The problem is fundamental to exoplanet spectroscopy: JWST captures light filtered through a planet's atmosphere during transit. At the resolution available, many molecules produce overlapping absorption features. Without higher-resolution instruments, separating DMS from propyne — or dozens of other candidates — is statistically impossible.

KEY STAT: The DMS concentration estimated on K2-18b was 10,000× higher than on Earth — itself a red flag that the signal might not be biological in origin.

The Skeptics Were Right All Along

Not everyone bought the hype. The scientific pushback was swift and came from multiple directions:

Researcher Institution Finding Date
Jake Taylor Oxford Data lacks precision for DMS detection Mid-2025
Renyu Hu NASA JPL Abiotic photochemistry can explain the signal July 2025
Rafael Luque U. of Chicago No strong statistical evidence for DMS Late 2025
Luis Welbanks Arizona State 59 molecules produce identical spectral features Jan 2026

NASA's official position remained cautious throughout: "Detection of a single potential biosignature would not constitute discovery of life."

The Cambridge team, to their credit, always described the detection as "tentative." But that qualifier rarely survived the journey from paper to headline.

What K2-18b Actually Taught Us

The episode isn't a failure of science — it's science working exactly as designed. A bold claim was made, tested independently, and found insufficient. That process took roughly two years, which is fast by astronomical standards.

But it exposed three structural problems:

1. The Hycean hypothesis may be flawed. K2-18b was the poster child for a new class of habitable worlds — hydrogen-atmosphere ocean planets. If DMS detection is unreliable on the best candidate, the entire framework needs recalibration.

2. JWST's spectral resolution has limits. The telescope is extraordinary, but it was designed as a general-purpose observatory, not a dedicated biosignature hunter. Confirming alien biochemistry will likely require the Habitable Worlds Observatory, planned for the 2040s.

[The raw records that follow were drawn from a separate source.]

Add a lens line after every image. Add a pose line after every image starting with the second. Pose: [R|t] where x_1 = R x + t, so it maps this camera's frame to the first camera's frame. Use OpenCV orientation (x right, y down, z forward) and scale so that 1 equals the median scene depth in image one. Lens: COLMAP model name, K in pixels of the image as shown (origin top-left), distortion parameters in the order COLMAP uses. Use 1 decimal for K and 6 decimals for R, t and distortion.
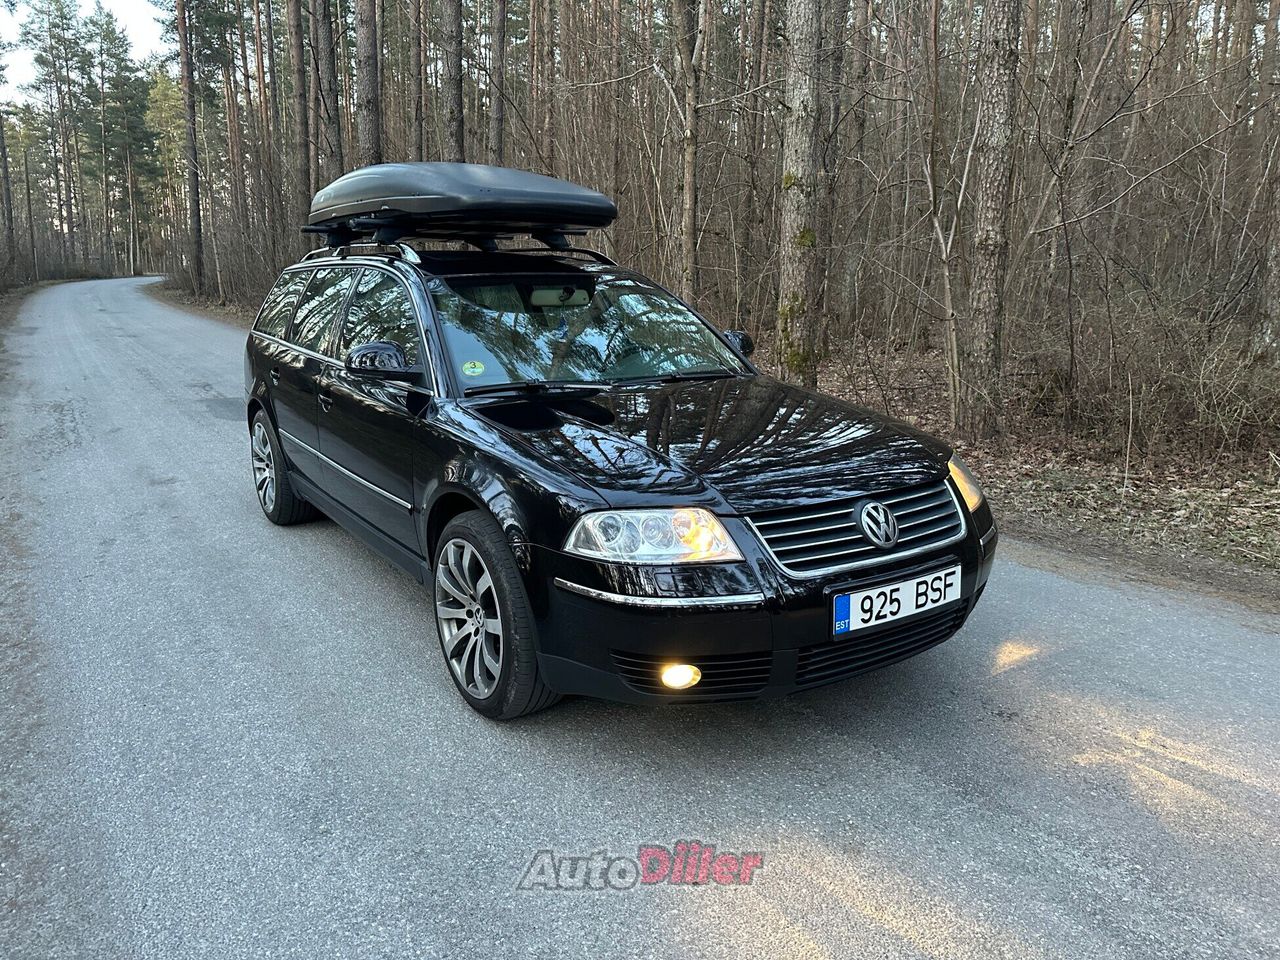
lens RADIAL K [[906.5, 0, 643.6], [0, 906.5, 479.2], [0, 0, 1]] dist [0.018082, -0.031516]
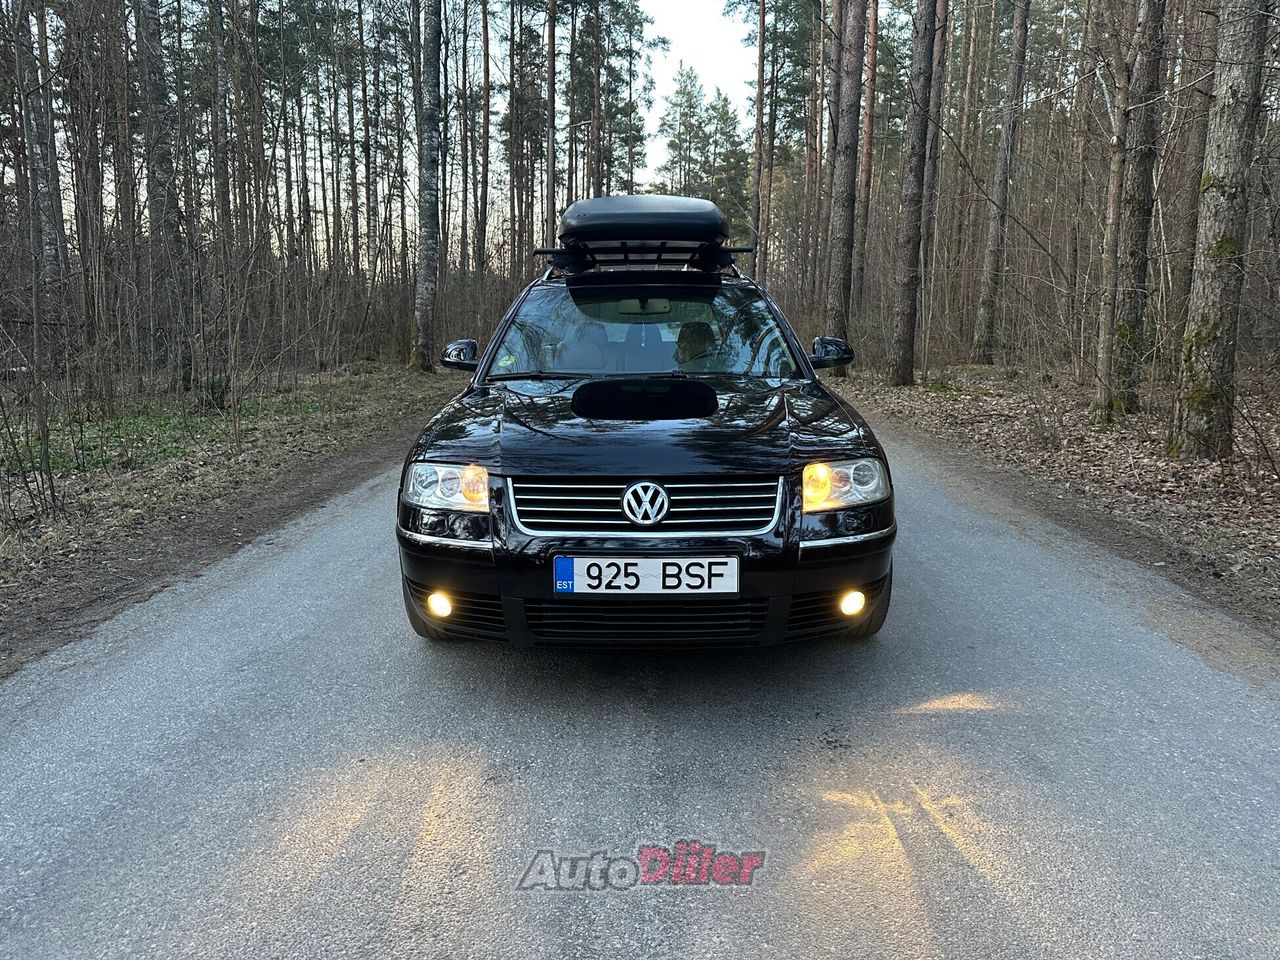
lens RADIAL K [[897.9, 0, 619.0], [0, 897.9, 472.4], [0, 0, 1]] dist [0.076993, -0.105198]
pose [[0.814731, 0.083490, -0.573796, 0.647711], [-0.113450, 0.993406, -0.016543, 0.027641], [0.568631, 0.078575, 0.818831, 0.108429]]
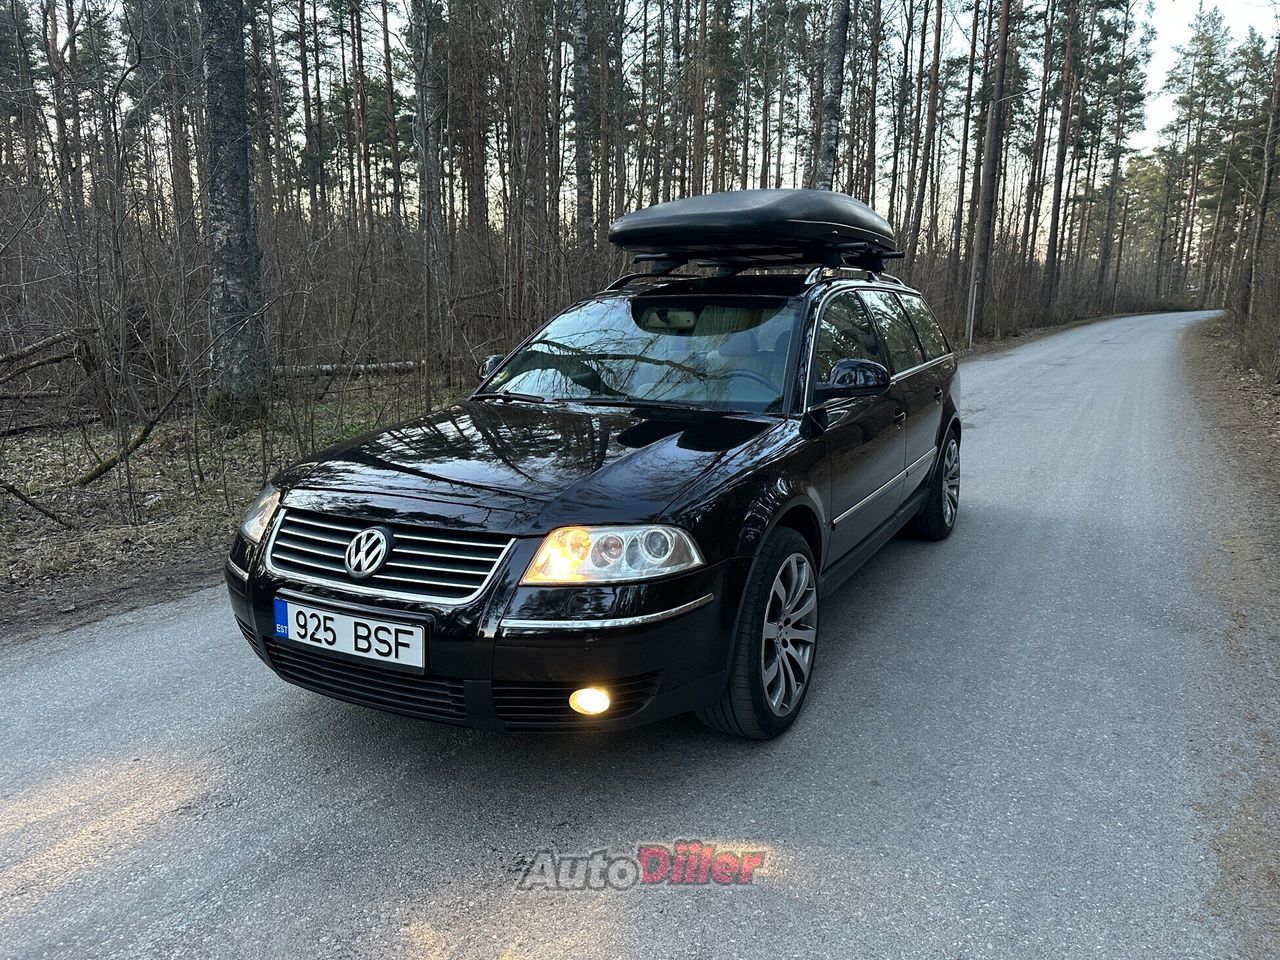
lens RADIAL K [[879.1, 0, 599.9], [0, 879.1, 502.5], [0, 0, 1]] dist [0.029562, -0.029467]
pose [[0.448999, 0.169580, -0.877293, 0.913985], [-0.174585, 0.979552, 0.099994, -0.106185], [0.876310, 0.108265, 0.469424, 0.613539]]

3. The hype cycle is dangerous. When "hints of life" become headlines before reaching statistical significance, public trust in science erodes with each retraction.

What Comes Next

The search isn't over. Researchers estimate 16 to 24 additional hours of JWST observation could settle the DMS question definitively. Meanwhile, related sulfur-chemistry research on other exoplanets — like L 98-59 d — continues to expand our understanding of atmospheric chemistry beyond Earth.

The real biosignature discovery, when it comes, will need to clear a much higher bar. K2-18b set the precedent: extraordinary claims in astrobiology now require extraordinary evidence, not just extraordinary telescopes.

K2-18b remains one of the most studied exoplanets in history. Its atmosphere confirmed methane and CO₂ — a genuinely significant finding. The biosignature claim, however, has joined the long list of promising signals that didn't survive peer review.